There’s group therapy, where you can share your experiences and receive encouragement from people in the same situation as you.
If looking other smokers in the eye sounds like too much stress, one-to-one advice is available and, failing that, if the thought of any form of face-to-face human contact whatsoever leaves you reaching for the smokes, you can even get help in the form of phone calls, emails and text messages!
Seriously, if you can’t find something on www.gosmokefree.co.uk that helps you quit, you are a lost cause.
I read a statistic that suggested that the probability of a smoker giving up using will power alone was just two per cent.
Although Disraeli’s famed quote on the validity of statistics almost certainly applies to this particular nugget, and it is exactly the sort of quote that is used in nicotine-substitute products’ advertising, hearing it was enough to make me think that perhaps I would need some help kicking the habit.
It’s not like I was on 40-a-day before I decided to quit – more like 10 – so my body should be able to handle the nicotine withdrawal, but the physical addiction to the drug isn’t what I’m worried about overcoming.
It’s breaking the habit that I think is going to be really difficult – conquering the deep-rooted associations that have formed over the years.
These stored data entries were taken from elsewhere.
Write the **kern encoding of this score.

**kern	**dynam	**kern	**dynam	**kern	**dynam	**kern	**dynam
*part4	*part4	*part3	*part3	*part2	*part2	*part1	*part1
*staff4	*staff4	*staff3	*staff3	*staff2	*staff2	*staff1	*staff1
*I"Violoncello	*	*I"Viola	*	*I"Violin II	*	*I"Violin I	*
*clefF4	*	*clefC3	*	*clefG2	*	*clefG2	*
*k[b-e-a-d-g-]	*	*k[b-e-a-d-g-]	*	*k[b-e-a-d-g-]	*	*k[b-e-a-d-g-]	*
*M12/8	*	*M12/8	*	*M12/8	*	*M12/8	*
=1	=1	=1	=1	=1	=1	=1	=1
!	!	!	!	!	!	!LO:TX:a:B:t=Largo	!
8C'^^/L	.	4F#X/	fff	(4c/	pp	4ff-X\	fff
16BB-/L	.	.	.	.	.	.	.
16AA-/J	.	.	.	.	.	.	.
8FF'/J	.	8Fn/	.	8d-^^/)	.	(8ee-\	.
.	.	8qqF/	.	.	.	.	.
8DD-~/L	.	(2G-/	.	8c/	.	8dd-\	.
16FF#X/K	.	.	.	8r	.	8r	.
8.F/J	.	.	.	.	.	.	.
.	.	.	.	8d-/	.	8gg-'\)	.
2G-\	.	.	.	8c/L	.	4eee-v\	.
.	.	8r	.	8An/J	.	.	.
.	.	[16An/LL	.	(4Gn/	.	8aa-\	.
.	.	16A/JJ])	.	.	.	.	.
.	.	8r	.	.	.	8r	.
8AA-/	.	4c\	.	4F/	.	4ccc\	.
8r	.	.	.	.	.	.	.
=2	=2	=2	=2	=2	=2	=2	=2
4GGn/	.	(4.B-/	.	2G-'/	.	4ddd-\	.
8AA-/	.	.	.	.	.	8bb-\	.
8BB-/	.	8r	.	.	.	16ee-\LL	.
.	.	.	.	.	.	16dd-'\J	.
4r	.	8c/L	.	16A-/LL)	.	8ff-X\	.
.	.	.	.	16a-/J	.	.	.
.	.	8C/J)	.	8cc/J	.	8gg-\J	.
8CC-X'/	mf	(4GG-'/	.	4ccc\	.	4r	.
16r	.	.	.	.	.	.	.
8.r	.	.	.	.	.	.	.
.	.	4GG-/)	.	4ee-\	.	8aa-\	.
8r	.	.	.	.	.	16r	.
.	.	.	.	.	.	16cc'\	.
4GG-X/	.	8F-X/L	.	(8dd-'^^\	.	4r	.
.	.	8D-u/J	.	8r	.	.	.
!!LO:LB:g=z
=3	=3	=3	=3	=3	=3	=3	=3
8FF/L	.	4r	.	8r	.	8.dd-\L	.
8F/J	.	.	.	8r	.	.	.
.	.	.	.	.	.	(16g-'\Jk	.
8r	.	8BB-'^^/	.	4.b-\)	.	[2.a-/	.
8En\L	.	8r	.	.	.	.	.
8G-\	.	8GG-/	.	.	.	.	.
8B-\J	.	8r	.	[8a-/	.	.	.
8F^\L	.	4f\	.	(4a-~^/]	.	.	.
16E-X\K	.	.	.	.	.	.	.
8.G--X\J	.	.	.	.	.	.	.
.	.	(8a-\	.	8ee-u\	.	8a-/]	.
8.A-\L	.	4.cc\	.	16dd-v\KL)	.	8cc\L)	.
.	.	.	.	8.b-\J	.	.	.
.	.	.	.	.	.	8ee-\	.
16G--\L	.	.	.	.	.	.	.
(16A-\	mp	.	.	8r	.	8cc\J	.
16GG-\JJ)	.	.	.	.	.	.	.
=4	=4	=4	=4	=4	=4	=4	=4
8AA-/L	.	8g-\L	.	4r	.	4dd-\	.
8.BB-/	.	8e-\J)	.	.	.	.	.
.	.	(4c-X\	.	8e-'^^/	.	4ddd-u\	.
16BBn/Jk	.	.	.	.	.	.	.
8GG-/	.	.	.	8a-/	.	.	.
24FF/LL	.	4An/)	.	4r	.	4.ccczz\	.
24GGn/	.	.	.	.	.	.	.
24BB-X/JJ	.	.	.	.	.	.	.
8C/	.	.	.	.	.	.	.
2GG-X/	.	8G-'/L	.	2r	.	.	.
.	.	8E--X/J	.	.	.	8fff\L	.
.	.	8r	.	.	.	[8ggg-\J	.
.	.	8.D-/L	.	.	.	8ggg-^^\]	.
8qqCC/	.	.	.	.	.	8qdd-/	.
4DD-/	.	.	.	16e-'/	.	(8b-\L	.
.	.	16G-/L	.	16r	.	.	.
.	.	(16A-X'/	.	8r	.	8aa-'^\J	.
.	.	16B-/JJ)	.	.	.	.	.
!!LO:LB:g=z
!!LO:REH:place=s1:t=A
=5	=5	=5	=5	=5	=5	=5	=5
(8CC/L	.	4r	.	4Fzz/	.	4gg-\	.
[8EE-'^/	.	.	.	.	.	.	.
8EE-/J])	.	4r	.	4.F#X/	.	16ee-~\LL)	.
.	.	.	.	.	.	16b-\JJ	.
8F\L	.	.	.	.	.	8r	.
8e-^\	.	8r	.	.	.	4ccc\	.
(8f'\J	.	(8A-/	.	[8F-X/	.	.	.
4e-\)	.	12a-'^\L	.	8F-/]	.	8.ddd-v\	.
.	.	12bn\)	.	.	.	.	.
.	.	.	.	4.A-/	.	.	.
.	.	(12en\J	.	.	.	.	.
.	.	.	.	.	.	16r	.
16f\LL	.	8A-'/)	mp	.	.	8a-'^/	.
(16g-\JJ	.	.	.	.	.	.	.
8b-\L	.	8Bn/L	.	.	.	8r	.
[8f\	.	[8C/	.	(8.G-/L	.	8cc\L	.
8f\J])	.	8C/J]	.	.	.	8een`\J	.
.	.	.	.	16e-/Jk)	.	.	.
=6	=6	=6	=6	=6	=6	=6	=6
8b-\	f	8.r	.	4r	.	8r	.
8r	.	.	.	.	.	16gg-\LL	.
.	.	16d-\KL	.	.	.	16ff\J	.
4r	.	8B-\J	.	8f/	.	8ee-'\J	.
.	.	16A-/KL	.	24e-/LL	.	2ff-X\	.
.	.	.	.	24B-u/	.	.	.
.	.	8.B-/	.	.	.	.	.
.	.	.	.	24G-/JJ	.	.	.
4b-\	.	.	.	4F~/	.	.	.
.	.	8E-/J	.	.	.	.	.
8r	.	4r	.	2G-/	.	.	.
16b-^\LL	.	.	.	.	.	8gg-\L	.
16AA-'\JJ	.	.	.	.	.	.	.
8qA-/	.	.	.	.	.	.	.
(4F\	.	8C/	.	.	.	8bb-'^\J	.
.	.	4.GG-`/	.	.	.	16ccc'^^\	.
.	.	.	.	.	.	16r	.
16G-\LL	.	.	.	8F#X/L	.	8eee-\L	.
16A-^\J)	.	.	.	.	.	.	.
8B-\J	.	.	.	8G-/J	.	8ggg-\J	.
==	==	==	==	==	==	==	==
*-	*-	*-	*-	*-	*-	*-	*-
Managing to go without smoking the kind of cigarettes that I smoke even when I don’t have a craving for one, that are smoked entirely out of habit.
The smokes which are going to be hardest to pack in are the one that accompanies a pint, the one had after dinner and the one enjoyed while driving (I have always thought the clichéd post-coital puff was overrated).
So rather than heading down to my local pharmacy to pick up some gum or patches, I thought the best thing that I could do was to break these associations – if I could eliminate these most enjoyable cigarettes, I would be well on my way to stopping altogether.
It’s tough though. When caught up in a traffic jam, it is hard to resist the urge to light up. Likewise when my friends smoke after eating, the desire to join them is almost overwhelming.
At least the State has made it harder to have a ciggy with a pint – although of course the act of reuniting the blissful pairing of beer and tobacco is only ever as far away as the door to the pub garden.
I worry that even when (when, not if) I do successfully quit, it’s still going to be extremely hard to stay off the smokes.
An ex-smoker relative of mine told me that, ever since she’d stopped 15 years ago, she had only ever been “one cigarette away from becoming a smoker again”.
Makes me wish I’d never started. And wonder whether I’ll be able to stop.